In an interview with the opposition newspaper Cumhuriyet, Yanki Baggioglu says that scientific studies will be carried out in the area in question with new equipment to detect new faults in the seabed at a depth of up to 2000 meters, claiming that “it is very possible that some of the areas that will be investigated to coincide with Turkish areas of maritime jurisdiction”.
In addition, as he notes, “considering that seismic survey equipment can also be used for gas and oil surveys, it would not be wrong to say that the data resulting from these studies can also be used to locate reserves (including hydrocarbons)’.
In his interview, Bagzioglou talks about “unilateral initiatives by Greece, which will form the basis for Greece’s so-called sovereignty claims”. Asked by the journalist of the newspaper “what can Turkey do against these initiatives?” the deputy chairman of the CHP responds: “Turkey should use its state wisdom and declare maritime areas that will support Turkey’s sovereign claims and protect its rights and interests, on the basis of reciprocity, in areas that will deemed appropriate in the Aegean Sea and the Eastern Mediterranean, within the limits of our maritime jurisdiction areas as defined by the United Nations Organization, named “Special Marine Protected Areas” etc. It would be correct to register these declared as “Protected Areas” in the EU and the UN (through the International Maritime Organization – IMO) and in this context the Ministry of Foreign Affairs should assume a coordinating role. In addition, new plans should be produced based on common sense in platforms such as the International Maritime Commission.”
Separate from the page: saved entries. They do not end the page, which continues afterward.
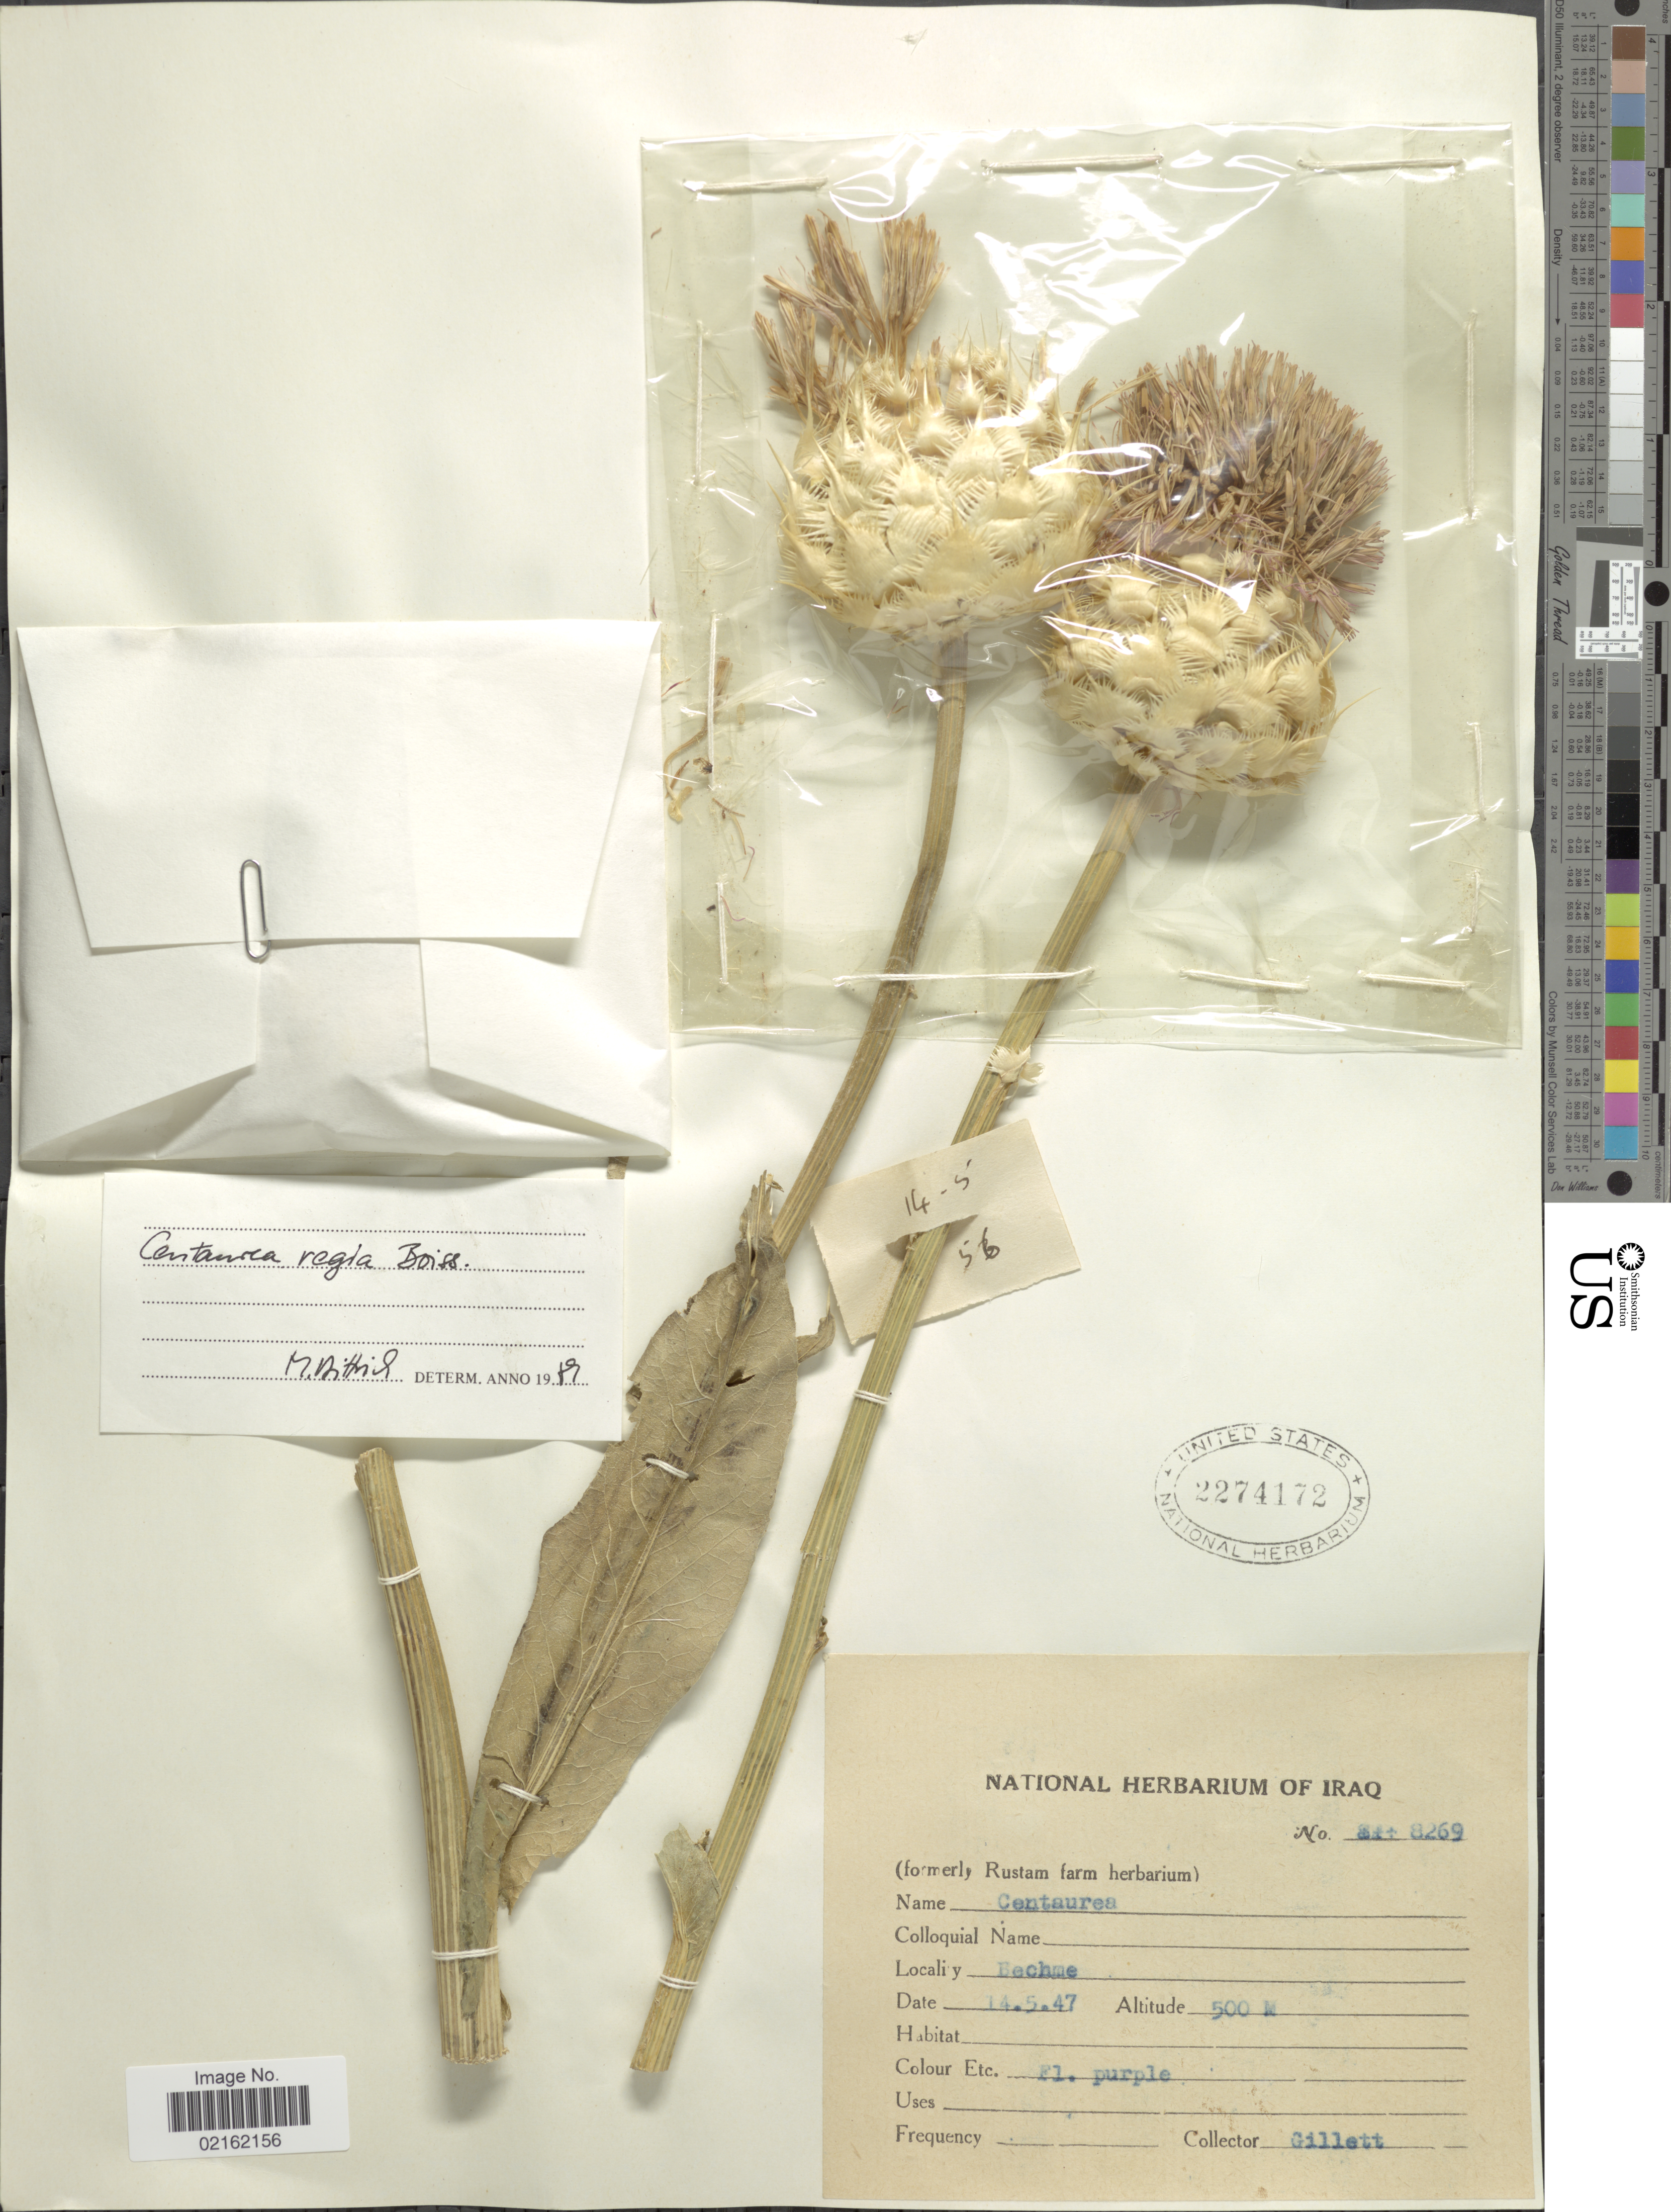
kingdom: Plantae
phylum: Tracheophyta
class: Magnoliopsida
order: Asterales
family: Asteraceae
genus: Centaurea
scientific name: Centaurea regia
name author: Boiss.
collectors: Gillett, --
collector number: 8448269*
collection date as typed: Transcribed d/m/y: 14/5/47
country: Iraq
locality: Bechme [interpreted]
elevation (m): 500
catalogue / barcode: US 2274172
Continuing, the CHP deputy chairman states: “In order to protect the legitimacy of these declared ‘Protected Areas’ on the international stage, it is obviously important that the Ministry of National Defense and the Ministry of the Interior work closely together, the Navy Command and the Command of Coast Guard to display a flag and be in these areas and be ready to take the necessary measures against possible violations in these areas. In addition, in the context of reciprocity, the possibility of conducting seismic surveys in the Aegean Sea to locate faults by our seismic research vessels should be considered.”
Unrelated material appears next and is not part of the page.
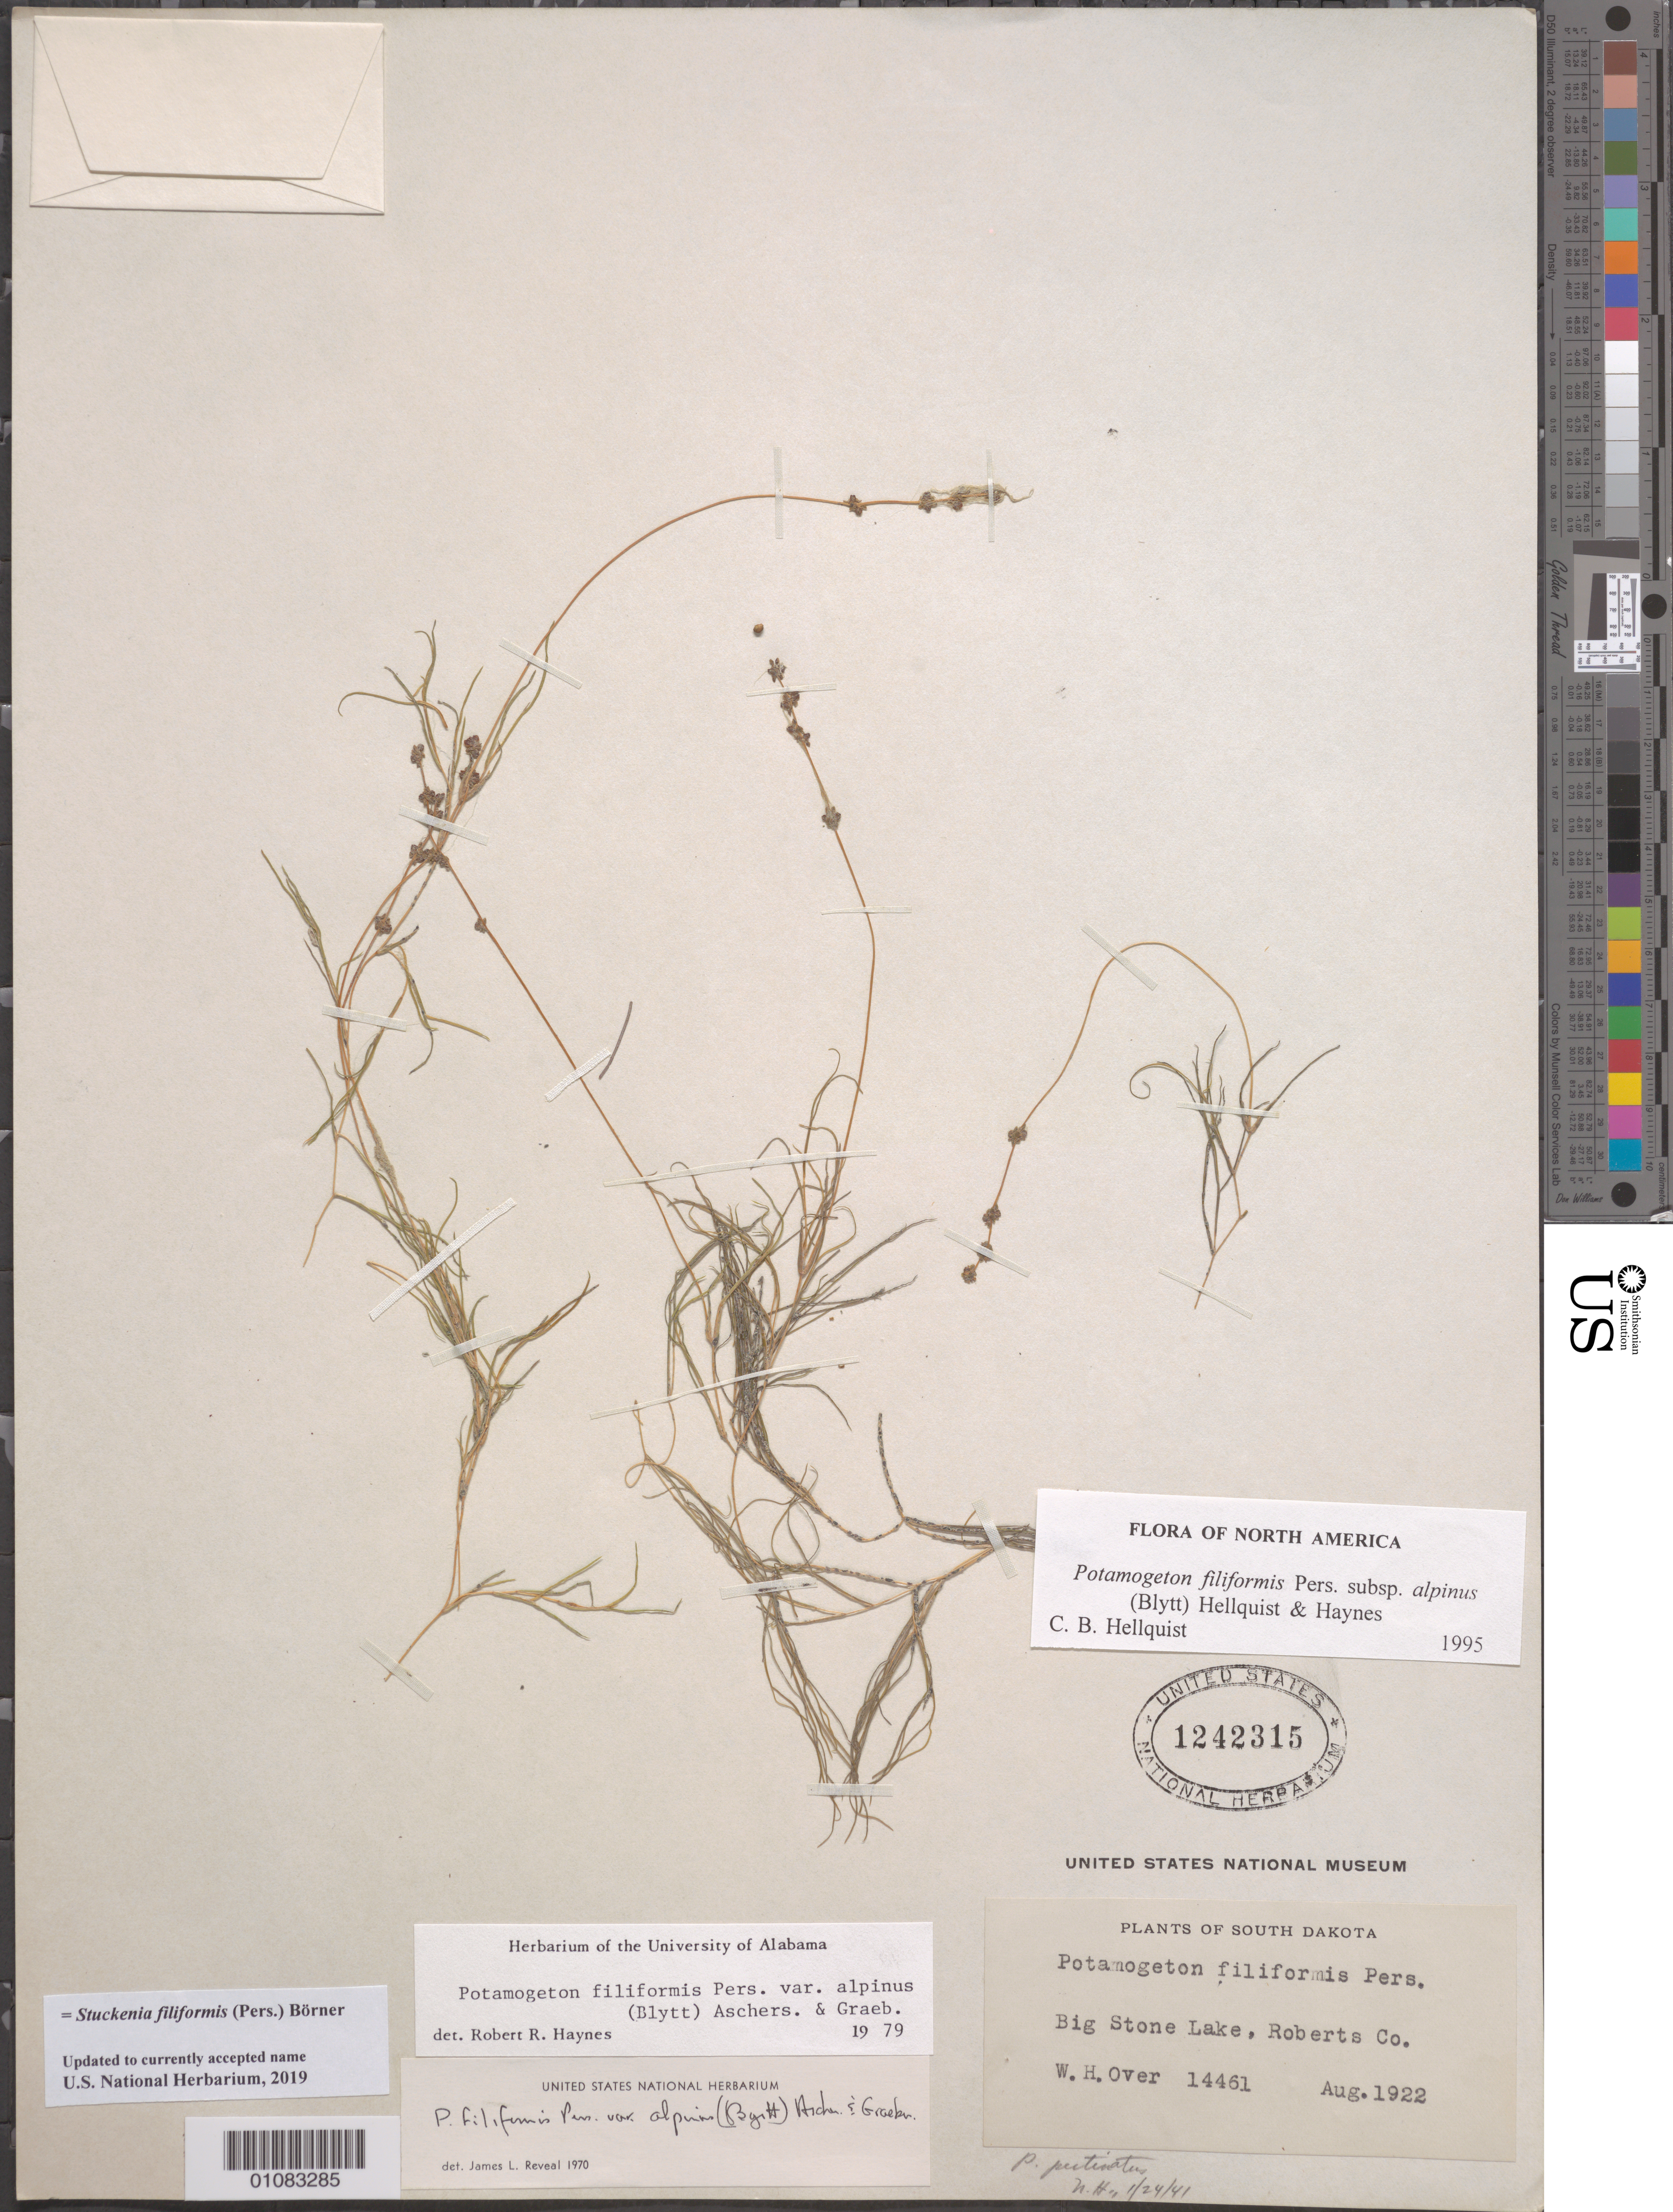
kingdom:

On the same issue, shortly before midnight on Tuesday, the Turkish Ministry of Foreign Affairs issued a statement, in which it spoke of “the status of certain islands, islets and rocks whose sovereignty has not been granted to Greece by international agreements” and ” geographical formations with disputed status”, stressing that Ankara will not accept “any de facto situations that Greece may create”.
However, the issue was previously highlighted by Yanki Baggioglu, with his written statement published on Saturday by the Turkish news agency ANKA and subsequently reproduced by Turkish media.
The deputy chairman of the CHP, who in addition to being the head of the party’s Defense department is also a retired rear admiral, also maintains that Greece since the day of its foundation considers its claims in the Aegean as a state policy and states: “Over some periods, in the context of this policy, sought to achieve these ambitions through projects that are seemingly innocent, such as protecting the environment or conducting scientific research.’